For each input for an app, we can specify it using wildcard characters with regular expressions.
```{bash}
# | eval: false
dx generate_batch_inputs \
--path "data/"\
-iin="(.*)\.bam$"
```
Here we're specifying a single input `in`, and we've supplied a wildcard search. It's going to look in `data/` for this particular pattern (we're looking for bam files).
If we do this, we'll get the following response:
```
Found 4 valid batch IDs matching desired pattern.
Created batch file dx_batch.0000.tsv
```
So, there is 1 `.tsv` file that was generated by `dx generate_batch_inputs` on our machine.
If we have many more input files, say 3000 files, it would generate 3 `.tsv` files.

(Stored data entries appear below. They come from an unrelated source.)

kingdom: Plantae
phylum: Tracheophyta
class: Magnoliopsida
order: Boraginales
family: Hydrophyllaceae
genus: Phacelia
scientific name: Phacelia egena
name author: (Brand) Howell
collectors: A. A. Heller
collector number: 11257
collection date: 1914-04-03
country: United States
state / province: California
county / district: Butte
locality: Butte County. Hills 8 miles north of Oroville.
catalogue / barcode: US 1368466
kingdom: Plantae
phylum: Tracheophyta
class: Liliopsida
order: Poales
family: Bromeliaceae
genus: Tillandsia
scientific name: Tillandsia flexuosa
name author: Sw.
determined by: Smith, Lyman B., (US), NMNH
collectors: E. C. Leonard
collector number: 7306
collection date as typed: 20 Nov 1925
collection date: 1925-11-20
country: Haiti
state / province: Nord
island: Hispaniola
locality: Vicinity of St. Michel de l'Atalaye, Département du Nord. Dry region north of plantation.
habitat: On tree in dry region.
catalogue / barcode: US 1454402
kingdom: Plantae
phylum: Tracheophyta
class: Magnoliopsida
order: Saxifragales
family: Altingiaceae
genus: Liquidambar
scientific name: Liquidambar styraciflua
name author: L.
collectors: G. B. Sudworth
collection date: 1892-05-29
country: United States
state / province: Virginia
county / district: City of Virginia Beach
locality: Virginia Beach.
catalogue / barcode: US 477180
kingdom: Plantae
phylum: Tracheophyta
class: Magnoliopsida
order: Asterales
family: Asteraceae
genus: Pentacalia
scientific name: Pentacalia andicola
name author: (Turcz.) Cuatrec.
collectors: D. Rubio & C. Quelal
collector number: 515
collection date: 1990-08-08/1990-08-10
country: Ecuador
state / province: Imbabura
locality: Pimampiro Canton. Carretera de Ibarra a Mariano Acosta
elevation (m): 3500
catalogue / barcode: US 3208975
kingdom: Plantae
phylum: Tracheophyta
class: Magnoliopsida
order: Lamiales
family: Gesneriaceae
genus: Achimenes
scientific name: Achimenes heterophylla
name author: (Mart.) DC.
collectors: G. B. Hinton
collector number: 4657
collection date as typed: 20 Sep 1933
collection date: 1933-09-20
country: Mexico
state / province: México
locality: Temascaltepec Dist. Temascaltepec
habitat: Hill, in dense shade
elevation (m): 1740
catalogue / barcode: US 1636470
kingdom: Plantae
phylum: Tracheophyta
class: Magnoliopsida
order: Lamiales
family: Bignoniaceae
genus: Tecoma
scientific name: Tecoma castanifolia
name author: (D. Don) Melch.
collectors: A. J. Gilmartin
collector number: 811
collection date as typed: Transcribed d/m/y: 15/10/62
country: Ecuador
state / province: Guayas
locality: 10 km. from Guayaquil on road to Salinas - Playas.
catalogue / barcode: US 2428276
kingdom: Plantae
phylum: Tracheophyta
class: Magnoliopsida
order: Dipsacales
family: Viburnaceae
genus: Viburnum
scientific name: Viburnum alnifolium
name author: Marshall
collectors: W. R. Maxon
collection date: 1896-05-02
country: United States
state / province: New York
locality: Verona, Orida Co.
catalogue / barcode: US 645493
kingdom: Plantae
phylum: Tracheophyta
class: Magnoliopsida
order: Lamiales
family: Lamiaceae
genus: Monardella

Each of these `.tsv` files contains about 1000 files per line. We can run these individual jobs with:
```{bash}
#| eval: false
dx run swiss-army-knife --batch-tsv dx_batch.0000.tsv \
-icmd='samtools stats ${in_name} > ${in_prefix}.stats.txt ' \
--destination "/Results/" \
--detach --allow-ssh \
--tag bigjob
```
This will generate 4 jobs from the `dx_batch.0000` file to process the individual files. Each `tsv` file will generate up to 1000 jobs.
### Drawbacks to `dx generate_batch_inputs`/`dx run --batch-tsv`
The largest drawback to using `dx generate_batch_inputs` is that each column must correspond to an individual input name - you can't submit an array of files to a job this way.
### For More Information
The Batch Jobs documentation page has some good code examples for `dx generate_batch_inputs` here: <https://documentation.dnanexus.com/user/running-apps-and-workflows/running-batch-jobs/>
## Programatically Submitting Arrays of Files for a job
You can also use Python to build `dx run` statements, which is especially helpful when you want to submit arrays of 100+ files to a worker.
See <https://dnanexus.gitbook.io/uk-biobank-rap/science-corner/guide-to-analyzing-large-sample-sets> for more info.
## What you learned in this chapter
This was a big chapter, and built on everything you've learned in the previous chapters.
We put together the output of `dx find data --brief` (@sec-dx-find) with a pipe (`|`), and used `xargs` (@sec-xargs2) to spawn jobs per set of files.
Another way to process files is to upload them onto a worker and process them (@sec-mult-worker).
We also learned of alternative approaches using `dx generate_batch_inputs`/`dx run --batch-tsv` and using Python to build the `dx run` statements.